Again, as Robert pointed out in his presentation about the struggle to come up with a robust xsd for the new spec, I think this struggle will continue for a while until you find another solution, xmi.
Mohamed
Mohamed,
I think this is a pointless argument. The “metamodel” people in OMG would say that the UML is the “real” BPMN 2.0. Most modeling tool vendors and end users would say the xsd is the “real” BPMN 2.0. If you are saying that xsd, what 99% of the world considers THE definition language for xml, is inherently incapable of describing BPMN, I don’t think many people will take you seriously. Your example is that Task in the UML is a subclass of both Activity and MessageFlowNode (i.e. nodes that can send or receive a message), but the xsd substitutionGroup only makes it a subclass of Activity. I think the reason is sharing common child elements and attributes across Activity subclasses. I’m not sure there are any such children or attributes relating to the fact it can send or receive a message. The importance of MessageFlowNode comes in validating a diagram, e.g. are the source and target of message flow legal in the semantic model? You can accomplish such validation easily in xslt, as well as other validation rules that are not described in the UML. So your statement that xsd cannot handle BPMN is not really correct. Better to say that schema validation with xsd does not validate an instance against all of BPMN’s rules, but I doubt that xmi does either.

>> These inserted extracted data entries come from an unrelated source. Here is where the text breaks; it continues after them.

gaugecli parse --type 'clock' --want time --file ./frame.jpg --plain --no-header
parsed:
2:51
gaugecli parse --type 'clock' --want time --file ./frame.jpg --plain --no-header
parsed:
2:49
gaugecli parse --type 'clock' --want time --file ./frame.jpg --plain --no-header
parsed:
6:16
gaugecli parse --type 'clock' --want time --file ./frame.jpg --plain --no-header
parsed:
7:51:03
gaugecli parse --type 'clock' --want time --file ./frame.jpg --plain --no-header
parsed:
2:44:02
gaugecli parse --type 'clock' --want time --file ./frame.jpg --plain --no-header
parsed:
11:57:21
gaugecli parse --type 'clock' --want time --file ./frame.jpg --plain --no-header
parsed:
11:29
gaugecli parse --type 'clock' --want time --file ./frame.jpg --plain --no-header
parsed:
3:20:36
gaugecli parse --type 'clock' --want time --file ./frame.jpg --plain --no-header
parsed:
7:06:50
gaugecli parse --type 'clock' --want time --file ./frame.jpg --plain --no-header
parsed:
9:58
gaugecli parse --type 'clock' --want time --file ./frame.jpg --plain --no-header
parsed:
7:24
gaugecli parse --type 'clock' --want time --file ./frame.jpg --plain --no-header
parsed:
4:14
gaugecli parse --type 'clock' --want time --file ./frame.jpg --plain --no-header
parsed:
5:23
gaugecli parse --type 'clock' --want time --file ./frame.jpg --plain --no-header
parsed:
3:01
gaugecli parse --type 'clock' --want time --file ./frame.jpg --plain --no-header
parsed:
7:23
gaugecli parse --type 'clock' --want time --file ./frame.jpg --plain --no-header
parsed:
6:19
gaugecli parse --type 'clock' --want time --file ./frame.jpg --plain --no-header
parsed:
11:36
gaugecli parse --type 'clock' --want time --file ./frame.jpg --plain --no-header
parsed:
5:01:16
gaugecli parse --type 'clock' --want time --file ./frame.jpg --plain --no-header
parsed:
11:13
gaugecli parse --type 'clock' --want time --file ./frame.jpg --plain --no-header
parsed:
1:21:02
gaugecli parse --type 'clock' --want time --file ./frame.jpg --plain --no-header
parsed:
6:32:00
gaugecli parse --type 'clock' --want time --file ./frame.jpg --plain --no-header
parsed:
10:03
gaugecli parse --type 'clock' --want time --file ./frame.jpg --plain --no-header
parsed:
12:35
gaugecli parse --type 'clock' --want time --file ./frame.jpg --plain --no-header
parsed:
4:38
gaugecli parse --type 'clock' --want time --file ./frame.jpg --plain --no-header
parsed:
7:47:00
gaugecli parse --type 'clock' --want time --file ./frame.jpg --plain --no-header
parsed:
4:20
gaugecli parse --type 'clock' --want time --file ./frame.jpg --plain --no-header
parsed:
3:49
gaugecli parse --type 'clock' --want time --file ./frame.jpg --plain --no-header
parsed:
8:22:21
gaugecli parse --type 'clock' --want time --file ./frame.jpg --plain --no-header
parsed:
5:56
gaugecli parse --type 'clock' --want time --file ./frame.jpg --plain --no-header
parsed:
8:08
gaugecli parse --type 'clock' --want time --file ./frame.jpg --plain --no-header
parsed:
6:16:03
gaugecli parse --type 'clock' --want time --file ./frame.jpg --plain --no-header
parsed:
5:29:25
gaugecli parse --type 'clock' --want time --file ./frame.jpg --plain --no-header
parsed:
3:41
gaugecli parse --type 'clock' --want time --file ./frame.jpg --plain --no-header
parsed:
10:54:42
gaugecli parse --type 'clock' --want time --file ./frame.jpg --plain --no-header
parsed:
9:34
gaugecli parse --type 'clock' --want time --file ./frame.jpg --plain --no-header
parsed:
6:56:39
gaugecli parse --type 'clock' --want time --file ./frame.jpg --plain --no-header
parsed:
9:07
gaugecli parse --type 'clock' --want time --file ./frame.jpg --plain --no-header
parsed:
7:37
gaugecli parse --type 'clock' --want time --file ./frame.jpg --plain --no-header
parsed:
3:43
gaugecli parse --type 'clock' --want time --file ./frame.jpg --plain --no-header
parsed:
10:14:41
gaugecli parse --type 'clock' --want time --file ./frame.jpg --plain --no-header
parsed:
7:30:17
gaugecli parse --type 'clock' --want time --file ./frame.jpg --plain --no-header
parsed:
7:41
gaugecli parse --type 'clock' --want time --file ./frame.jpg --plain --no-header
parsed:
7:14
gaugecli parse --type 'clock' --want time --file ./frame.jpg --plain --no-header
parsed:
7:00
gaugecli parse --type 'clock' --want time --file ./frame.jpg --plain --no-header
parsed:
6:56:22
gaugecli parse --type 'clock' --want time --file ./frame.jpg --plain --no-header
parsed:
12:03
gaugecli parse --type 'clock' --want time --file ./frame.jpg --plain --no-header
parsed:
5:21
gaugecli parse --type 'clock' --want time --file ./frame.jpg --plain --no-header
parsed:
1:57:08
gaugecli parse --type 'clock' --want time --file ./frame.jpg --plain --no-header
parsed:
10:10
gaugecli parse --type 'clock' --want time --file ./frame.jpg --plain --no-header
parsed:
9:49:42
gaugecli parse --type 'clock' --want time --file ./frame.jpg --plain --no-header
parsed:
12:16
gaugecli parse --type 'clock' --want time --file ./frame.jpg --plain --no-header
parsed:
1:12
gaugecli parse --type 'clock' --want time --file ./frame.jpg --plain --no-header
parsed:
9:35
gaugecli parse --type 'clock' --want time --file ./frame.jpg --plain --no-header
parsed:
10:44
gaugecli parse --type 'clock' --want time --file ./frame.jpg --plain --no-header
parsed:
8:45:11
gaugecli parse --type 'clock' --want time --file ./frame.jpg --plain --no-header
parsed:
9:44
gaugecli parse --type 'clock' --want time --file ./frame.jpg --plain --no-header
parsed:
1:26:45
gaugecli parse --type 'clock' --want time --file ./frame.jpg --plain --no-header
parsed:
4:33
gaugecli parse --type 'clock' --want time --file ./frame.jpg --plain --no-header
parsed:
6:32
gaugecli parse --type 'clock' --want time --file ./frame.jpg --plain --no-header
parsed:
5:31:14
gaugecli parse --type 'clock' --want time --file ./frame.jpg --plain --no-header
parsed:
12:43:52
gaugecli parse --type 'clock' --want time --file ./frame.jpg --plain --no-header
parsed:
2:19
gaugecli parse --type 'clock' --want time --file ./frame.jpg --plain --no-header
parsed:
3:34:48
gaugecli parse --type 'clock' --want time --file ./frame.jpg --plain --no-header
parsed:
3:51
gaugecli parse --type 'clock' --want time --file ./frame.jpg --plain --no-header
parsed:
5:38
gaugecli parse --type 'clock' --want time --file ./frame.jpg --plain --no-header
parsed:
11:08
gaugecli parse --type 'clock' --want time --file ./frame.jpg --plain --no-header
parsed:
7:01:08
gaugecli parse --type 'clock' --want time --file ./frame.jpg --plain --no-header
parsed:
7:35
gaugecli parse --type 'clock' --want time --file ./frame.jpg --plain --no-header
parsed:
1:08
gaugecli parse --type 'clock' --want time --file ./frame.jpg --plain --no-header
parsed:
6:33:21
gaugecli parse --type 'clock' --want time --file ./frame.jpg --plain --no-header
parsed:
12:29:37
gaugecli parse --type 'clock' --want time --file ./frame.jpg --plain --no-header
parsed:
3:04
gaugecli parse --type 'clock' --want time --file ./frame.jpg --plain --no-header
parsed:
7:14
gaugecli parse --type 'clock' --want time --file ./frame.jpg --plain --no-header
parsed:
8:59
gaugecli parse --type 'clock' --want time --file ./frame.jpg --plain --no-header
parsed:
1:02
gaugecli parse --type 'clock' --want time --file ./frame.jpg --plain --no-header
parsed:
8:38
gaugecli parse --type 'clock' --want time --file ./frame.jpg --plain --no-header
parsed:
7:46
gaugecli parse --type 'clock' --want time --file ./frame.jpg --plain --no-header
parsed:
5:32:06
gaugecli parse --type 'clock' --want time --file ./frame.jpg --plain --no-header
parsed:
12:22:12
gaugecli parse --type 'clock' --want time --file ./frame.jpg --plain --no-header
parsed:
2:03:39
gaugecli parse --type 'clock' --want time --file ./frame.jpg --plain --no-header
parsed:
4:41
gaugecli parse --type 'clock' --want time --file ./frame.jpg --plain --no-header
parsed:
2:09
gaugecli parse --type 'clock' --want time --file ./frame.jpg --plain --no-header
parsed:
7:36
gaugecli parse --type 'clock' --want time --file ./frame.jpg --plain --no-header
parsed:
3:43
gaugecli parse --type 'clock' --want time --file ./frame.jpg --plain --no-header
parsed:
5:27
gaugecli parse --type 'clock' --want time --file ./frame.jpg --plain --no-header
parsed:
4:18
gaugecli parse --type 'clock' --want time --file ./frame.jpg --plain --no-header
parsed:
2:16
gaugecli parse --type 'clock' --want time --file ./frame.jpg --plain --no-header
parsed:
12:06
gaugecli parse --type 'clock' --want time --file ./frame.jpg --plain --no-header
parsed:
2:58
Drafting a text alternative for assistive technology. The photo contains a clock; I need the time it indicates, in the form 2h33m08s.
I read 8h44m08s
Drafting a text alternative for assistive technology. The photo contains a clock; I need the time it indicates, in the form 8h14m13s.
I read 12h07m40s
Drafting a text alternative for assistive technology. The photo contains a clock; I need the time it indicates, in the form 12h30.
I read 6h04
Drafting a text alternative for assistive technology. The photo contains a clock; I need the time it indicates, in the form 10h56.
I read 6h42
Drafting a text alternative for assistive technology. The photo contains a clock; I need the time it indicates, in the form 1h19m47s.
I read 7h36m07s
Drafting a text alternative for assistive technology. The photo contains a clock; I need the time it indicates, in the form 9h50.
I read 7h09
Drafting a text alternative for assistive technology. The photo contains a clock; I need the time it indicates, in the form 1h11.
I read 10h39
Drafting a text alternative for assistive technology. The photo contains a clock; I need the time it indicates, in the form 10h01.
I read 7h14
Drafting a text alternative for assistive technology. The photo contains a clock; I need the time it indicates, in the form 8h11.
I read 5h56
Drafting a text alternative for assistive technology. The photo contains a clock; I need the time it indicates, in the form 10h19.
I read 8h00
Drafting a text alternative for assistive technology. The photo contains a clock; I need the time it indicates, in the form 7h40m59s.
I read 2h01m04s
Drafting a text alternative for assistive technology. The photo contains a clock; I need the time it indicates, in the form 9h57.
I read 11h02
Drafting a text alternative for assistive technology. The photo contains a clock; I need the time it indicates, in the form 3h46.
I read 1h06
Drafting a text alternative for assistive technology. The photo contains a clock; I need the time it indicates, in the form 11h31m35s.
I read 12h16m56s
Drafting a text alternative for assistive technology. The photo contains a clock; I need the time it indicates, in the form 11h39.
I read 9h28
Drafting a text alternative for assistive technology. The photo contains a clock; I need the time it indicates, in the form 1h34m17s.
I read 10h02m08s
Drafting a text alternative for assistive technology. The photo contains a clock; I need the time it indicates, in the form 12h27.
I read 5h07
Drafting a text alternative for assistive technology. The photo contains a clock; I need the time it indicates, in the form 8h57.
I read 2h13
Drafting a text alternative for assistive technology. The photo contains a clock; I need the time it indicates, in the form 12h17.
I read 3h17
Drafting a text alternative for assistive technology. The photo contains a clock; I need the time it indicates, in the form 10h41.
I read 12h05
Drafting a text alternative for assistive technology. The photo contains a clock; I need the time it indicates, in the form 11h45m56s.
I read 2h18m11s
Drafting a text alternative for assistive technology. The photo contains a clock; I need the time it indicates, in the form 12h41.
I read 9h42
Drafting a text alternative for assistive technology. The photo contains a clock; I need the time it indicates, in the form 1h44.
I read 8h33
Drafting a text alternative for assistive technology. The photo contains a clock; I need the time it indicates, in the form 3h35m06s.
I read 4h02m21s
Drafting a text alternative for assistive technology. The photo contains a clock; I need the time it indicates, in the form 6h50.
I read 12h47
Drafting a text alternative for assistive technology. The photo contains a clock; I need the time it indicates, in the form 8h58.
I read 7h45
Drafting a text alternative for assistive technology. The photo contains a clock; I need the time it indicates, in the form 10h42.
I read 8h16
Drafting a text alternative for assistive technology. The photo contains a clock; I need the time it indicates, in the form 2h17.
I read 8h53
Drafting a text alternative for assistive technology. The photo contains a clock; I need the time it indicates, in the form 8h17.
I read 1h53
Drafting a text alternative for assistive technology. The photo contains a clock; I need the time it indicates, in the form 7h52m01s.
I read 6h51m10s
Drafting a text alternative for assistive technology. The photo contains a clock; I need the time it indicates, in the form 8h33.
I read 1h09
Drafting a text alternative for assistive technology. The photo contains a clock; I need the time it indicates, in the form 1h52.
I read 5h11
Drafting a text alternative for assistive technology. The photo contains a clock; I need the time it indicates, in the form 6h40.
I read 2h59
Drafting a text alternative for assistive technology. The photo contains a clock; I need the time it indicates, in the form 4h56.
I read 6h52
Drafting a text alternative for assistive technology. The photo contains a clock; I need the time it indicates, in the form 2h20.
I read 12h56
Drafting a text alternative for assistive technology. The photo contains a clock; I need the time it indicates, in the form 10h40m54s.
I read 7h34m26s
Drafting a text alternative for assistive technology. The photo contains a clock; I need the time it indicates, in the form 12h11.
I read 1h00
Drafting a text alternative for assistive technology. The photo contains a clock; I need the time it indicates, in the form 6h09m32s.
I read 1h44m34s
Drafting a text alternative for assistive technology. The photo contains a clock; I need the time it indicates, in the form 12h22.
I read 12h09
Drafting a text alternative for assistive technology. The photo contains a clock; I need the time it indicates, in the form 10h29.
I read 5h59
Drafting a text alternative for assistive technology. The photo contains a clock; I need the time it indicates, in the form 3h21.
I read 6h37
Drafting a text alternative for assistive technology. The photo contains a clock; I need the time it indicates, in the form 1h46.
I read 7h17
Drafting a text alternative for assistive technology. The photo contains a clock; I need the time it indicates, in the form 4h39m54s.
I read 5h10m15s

Sorry Bruce for wasting your time, I thought I have a different point of view.
I’ll stop this argument, however I’ll continue reading your BPM/BPMN blog, as the best source to learn about BPMN.
Thanks,
Mohamed
Mr. Silver, could you please comment on the following two questions:
What is the chance that conformance classes do make it into BPMN 2.0? (25%, 50%, 75%)
If they do make it, would they likely be the ones of Shapiro’s presentation? (Or some mixture of your suggestions and XPDL 2.1?)
This would be very useful to know as a tool developer.